DIRECTIVE - All of the records should be reproduced word for word, but no images may appear in the copy.

[[ AVAILABLE DATA open ]]

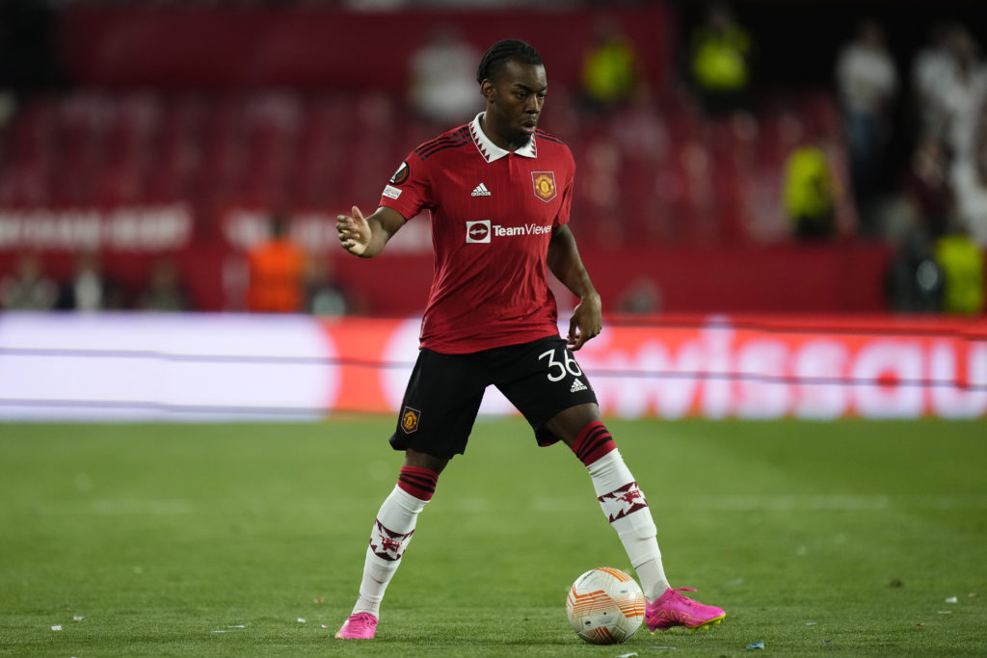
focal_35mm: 400
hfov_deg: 5.2
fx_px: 10967
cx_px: 494
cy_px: 329
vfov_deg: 3.4
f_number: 2.8
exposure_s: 1/2000
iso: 3200
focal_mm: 400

[[ AVAILABLE DATA closed ]]

REPLY TO THE EXERCISE -
focal_35mm: 400
hfov_deg: 5.2
fx_px: 10967
cx_px: 494
cy_px: 329
vfov_deg: 3.4
f_number: 2.8
exposure_s: 1/2000
iso: 3200
focal_mm: 400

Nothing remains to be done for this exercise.